## PROMPT
Please continue the TPPDF image-watermark thread below, starting right after its last sentence; the records that follow it are not part of the thread.

## EXTRACTED TEXT
TPPDF Watermarks for Images

Hi,

I've posed this as a question on Stack Overflow but it may be better suited as a feature request.

I've tried two approaches to add an image or attributed string watermark on top of an image in a TPPDF document:

Affix the watermark to the image with core graphics before adding the image to the document; ~~this isn't great as the watermark is subject to resizing and quality changes during PDF generation.~~ I've submitted #232, which demonstrates a possible solution with no resizing/quality issues.
Position the watermark over the image in the document. This seems like the right thing to do per #19 but the API seems to have changed. I've attempted to find an unobtrusive way to expose image offsets and set watermark offsets such that the watermark can be correctly positioned over the image. I haven't had much success so far.

Could you point me in the right direction or let me know what you think? I'd be very happy to contribute to this solution.

Sep 10 '20 05:09 chrisgonzgonz

Hi there, sorry I haven't responded earlier, busy times and TPPDF is a side project for me.

I like the idea of rendering hooks, so the framework stays light but you can adapt it if necessary, as I do not believe TPPDF should include too much image processing (hardly optimized an way better frameworks available).

About the closure pattern:

Do you think this pattern is suited the best?
Should we consider the delegation-pattern?
How about a delegate for the whole PDFGenerator instead of a per-object level.

Would like to hear your thoughts.

Sep 23 '20 08:09 philprime

No problem @philprime , thanks again for your work!

- Do you think this pattern is suited the best? Should we consider the delegation-pattern? The closure made the most sense to me because it ties one rendering hook to a specific image. If more rendering hooks are to be added, maybe a delegate likePDFImageDelegate would make more sense?

- How about a delegate for the whole PDFGenerator instead of a per-object level. With a delegate on PDFGenerator, to apply individual treatment to multiple images we would need to give the images identifiers and centralize the logic. This seems like a little more overhead but would make sense if:

We favor centralizing the logic over setting it on each PDFImage.
We want to support many rendering hooks.

Please let me know if you had something else in mind, especially if I'm missing something with the PDFGenerator delegate idea. I'm happy to dig in some more.

Sep 23 '20 10:09 chrisgonzgonz

The main idea of the PDFDocument is to be a tree-like structure holding only information to generate a PDF based on it. About one or two years ago I decided to move all logic from each PDF Element into the internal objects, so that a PDFDocument is not mutated during rendering (therefore instances of PDFDocument can be reused). This idea is applied almost everywhere (I guess PDFSections do not use it correctly).

Now we could add closure-based logic to the document tree, after all they supply additional information to the document tree. But I see a few flaws:

What if multiple images should be processed in the same way? Yes, I could pass all the same lambda functions to all of the images.

## INFORMATION SUPPLIED
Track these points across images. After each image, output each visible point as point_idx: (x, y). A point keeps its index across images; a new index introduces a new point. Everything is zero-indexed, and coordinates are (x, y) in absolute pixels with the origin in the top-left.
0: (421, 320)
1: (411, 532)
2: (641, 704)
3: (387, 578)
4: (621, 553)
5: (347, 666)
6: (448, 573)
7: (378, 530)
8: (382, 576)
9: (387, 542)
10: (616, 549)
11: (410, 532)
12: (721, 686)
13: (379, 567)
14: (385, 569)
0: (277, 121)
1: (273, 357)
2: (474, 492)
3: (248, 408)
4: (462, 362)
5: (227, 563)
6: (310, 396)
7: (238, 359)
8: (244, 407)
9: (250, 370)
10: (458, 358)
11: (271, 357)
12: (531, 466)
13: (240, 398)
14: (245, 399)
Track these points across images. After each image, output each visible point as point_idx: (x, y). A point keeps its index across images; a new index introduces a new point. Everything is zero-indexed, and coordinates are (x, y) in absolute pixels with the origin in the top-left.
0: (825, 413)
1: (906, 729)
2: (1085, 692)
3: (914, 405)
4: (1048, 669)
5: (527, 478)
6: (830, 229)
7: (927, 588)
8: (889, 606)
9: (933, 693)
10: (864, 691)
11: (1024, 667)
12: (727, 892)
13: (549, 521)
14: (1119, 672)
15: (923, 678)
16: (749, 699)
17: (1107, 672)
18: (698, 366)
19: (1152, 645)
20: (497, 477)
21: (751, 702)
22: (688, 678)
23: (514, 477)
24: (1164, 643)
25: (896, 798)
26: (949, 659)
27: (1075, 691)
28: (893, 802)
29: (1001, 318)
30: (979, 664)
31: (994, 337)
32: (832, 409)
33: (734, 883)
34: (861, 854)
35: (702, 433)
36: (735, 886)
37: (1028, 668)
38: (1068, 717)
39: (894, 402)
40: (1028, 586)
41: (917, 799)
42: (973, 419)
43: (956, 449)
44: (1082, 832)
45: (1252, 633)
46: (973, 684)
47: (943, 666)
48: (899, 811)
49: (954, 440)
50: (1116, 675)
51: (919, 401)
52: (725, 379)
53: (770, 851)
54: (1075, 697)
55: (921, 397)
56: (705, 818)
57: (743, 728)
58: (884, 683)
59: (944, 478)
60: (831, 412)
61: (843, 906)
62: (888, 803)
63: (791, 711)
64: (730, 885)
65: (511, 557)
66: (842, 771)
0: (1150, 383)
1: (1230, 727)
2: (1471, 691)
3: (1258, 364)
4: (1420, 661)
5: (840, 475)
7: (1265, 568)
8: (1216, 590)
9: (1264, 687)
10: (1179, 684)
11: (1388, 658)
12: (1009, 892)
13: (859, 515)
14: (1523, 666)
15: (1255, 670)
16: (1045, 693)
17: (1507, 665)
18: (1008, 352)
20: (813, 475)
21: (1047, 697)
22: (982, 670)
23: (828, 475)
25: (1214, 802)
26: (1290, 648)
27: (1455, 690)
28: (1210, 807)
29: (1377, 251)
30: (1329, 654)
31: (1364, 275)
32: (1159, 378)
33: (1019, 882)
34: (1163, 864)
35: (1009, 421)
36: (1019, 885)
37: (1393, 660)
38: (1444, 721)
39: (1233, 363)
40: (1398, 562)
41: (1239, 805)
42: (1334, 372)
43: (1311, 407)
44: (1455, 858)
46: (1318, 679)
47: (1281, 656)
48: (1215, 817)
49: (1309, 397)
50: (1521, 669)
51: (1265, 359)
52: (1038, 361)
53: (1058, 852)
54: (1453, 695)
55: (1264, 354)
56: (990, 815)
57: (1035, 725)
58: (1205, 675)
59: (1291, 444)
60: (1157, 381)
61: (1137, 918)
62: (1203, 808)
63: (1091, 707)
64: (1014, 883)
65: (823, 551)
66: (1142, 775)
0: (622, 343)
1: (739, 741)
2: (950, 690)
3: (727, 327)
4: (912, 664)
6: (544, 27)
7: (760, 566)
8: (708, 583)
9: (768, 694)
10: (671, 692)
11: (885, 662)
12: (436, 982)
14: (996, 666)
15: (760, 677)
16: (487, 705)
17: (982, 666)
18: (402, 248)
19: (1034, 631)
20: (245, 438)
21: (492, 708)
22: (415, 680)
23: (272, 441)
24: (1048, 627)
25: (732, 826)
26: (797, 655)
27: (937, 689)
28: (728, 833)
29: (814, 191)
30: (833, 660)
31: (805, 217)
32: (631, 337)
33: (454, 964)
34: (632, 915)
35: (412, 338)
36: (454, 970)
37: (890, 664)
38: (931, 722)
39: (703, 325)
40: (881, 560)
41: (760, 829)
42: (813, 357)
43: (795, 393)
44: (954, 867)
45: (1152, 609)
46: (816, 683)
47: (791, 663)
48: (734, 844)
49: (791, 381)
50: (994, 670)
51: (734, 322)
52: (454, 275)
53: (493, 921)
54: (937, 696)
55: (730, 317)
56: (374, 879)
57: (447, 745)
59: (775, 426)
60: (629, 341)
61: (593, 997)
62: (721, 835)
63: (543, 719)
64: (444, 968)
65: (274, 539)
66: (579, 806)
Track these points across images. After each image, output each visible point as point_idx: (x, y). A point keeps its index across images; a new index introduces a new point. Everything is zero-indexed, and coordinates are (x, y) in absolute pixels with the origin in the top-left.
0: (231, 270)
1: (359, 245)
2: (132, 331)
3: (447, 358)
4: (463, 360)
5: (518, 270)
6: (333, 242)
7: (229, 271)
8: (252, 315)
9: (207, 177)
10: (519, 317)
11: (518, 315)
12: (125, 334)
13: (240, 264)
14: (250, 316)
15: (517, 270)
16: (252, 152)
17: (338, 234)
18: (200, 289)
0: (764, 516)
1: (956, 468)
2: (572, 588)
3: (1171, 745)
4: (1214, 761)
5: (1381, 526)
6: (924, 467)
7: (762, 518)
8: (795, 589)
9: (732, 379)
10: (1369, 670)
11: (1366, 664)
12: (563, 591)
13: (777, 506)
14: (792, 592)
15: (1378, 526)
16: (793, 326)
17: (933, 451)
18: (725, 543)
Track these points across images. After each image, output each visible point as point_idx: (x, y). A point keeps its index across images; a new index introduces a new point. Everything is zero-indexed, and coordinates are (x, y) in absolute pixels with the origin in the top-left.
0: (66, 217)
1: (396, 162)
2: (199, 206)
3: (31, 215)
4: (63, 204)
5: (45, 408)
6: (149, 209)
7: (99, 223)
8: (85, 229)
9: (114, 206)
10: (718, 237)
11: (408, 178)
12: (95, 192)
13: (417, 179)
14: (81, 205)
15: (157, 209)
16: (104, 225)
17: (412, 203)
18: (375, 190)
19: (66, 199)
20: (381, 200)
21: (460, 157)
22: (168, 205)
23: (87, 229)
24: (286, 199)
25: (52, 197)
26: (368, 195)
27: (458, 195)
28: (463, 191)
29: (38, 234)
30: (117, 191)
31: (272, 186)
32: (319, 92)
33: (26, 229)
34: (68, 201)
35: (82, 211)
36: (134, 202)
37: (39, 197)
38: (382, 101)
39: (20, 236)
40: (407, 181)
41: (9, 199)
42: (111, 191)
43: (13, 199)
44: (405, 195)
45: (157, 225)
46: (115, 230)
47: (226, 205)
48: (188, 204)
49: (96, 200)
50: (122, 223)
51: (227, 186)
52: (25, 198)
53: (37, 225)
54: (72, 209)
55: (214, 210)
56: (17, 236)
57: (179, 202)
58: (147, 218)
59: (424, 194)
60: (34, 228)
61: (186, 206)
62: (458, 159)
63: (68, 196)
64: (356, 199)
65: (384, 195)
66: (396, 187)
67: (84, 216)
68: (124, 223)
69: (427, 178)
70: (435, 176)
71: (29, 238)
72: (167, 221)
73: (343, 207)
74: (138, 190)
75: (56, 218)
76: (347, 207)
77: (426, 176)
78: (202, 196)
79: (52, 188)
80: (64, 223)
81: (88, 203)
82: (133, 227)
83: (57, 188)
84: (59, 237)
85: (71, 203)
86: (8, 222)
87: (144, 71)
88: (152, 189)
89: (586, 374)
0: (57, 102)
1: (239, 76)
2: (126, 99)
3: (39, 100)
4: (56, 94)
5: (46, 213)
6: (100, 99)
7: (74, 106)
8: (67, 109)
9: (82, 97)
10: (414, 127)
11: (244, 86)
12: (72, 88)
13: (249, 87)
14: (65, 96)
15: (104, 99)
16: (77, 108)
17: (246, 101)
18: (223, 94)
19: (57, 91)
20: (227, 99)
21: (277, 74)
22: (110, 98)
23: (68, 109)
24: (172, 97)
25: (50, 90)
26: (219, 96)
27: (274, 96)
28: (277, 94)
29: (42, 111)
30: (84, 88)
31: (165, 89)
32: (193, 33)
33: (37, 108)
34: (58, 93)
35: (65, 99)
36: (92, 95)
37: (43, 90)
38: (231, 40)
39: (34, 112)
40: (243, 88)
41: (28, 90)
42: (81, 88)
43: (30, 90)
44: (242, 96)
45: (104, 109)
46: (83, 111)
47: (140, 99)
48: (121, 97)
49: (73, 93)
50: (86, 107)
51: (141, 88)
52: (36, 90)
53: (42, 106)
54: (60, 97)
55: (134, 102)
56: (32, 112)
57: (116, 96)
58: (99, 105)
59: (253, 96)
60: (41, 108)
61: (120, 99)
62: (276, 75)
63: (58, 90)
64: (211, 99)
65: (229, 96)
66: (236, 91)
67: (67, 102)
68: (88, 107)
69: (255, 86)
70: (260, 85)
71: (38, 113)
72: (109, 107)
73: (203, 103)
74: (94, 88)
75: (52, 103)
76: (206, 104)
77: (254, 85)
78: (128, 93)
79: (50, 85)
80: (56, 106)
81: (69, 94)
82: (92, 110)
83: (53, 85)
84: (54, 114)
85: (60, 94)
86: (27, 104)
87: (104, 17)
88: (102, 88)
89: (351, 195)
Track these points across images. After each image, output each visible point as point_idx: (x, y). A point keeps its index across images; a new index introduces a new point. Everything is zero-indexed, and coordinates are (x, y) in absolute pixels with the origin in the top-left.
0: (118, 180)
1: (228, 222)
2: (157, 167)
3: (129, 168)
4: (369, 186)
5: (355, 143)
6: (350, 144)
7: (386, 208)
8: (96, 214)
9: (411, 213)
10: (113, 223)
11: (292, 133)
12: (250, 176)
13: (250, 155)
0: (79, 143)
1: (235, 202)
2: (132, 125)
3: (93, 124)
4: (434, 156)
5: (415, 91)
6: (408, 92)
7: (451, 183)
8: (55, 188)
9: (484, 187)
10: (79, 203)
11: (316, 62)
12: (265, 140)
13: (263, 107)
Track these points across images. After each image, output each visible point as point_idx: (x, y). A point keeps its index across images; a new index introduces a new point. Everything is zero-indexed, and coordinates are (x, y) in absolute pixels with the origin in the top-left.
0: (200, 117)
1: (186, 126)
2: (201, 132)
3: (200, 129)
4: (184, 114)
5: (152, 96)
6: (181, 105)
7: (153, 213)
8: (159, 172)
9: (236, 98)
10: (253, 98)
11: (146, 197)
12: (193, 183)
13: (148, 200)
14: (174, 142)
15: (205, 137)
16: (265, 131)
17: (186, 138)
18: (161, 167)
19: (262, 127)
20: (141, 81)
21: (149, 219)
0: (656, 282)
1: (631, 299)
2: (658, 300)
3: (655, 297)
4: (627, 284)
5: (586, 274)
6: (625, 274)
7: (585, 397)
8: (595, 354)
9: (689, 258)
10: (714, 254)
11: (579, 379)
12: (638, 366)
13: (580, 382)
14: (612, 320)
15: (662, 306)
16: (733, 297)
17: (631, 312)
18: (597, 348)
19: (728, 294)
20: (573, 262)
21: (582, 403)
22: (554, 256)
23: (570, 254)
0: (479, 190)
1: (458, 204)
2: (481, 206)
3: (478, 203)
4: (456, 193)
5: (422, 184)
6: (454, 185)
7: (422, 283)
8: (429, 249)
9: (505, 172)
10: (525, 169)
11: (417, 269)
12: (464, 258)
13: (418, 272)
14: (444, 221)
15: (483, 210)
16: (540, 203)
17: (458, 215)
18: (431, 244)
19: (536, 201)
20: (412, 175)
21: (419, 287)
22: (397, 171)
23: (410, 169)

## EXPECTED ANSWER
Equality can not be determined anymore. As per definition closures can have arbitary logic and therefore cannot be compared (unfortunately I can not find the link to this information anymore, but I battled with this issue a while ago).
As you stated: Additional rendering hooks might be requested at some point, and therefore having a unified solution from the beginning makes life easier for us.

About your input with the image identifiers: We actually do not need them! PDFImage is a class, therefore we can keep a reference during the PDFDocument build an our delegate might look like this:

protocol PDFGeneratorImageDelegate: class {
    func generator(willBeginDrawingImage image: PDFImage, with context: CGContext, in frame: CGRect)
}

typealias PDFGeneratorDelegate = PDFGeneratorImageDelegate // for extensibility

and an example implementation:

let generator = PDFGenerator()
generator.delegate = myCustomDelegate

let document = PDFDocument(format: .a4)
[...]
let watermarkImage = PDFImage(...)
document.add(image: watermarkImage)

[...]
// in the delegate class

func generator(willBeginDrawingImage image: PDFImage, with context: CGContext, in frame: CGRect) {
    if image === watermarkImage {
        ....
    }
}

Sep 24 '20 06:09 philprime

I see what you mean now by delegating from PDFGenerator. Great point about the identifiers!

I like this approach; I agree that it is cleaner and more extensible.

I'm happy to put together a PR unless you have it sorted out with your example implementation.

Sep 24 '20 09:09 chrisgonzgonz

Looking forward to a PR, I'll give feedback during review.

Sep 25 '20 07:09 philprime

#241 implements PDFImageDelegate as discussed. Please let me know what you think.

Some considerations that hadn’t occurred to me before:

Example use case: a watermarked timestamp unique to each image Closures are nice for capturing data that doesn’t belong in the PDFImage for image processing later. This data is usually closest at hand when we’re creating the PDFImage in the first place. This isn’t a big deal, one work around when using the delegate pattern is to cache the PDFImage and extra data in a dictionary with the PDFImage as a key. To make this possible, I made PDFImage Hashable.

Edge Case: Not a big deal, but there is an edge case where we are adding a PDFImage with the same values in different places of the document and we may want to apply different processing for each. In this case, a tag like we previously discussed could be useful.

Oct 12 '20 07:10 chrisgonzgonz

Thanks a lot for your contribution, I am always glad when others help to evolve the framework.

I will give you some code feedback directly in the PR #241

About the example use case:

Adding Hashable to the PDFImage is a nice addition, maybe we can even write some unit tests for it (the general test coverage is in poor shape and needs to be improved anyway)?

About the Edge case:

On the one hand I can see some kind of identifier, tag or similar for uniquely identifying the elements but keeping the memory usage low by reusing the elements. On the other hand when adding a tag, it would have to be set either by the internal objects, which are not available for the framework user anyway, or we would have to duplicate the PDFImage and set the different tag, leading to another instance again. Maybe the easiest way would be creating a Factory-Pattern which creates the PDFImage with the correct settings, returning a fresh instance on every call, in your application, and storing the references in different properties.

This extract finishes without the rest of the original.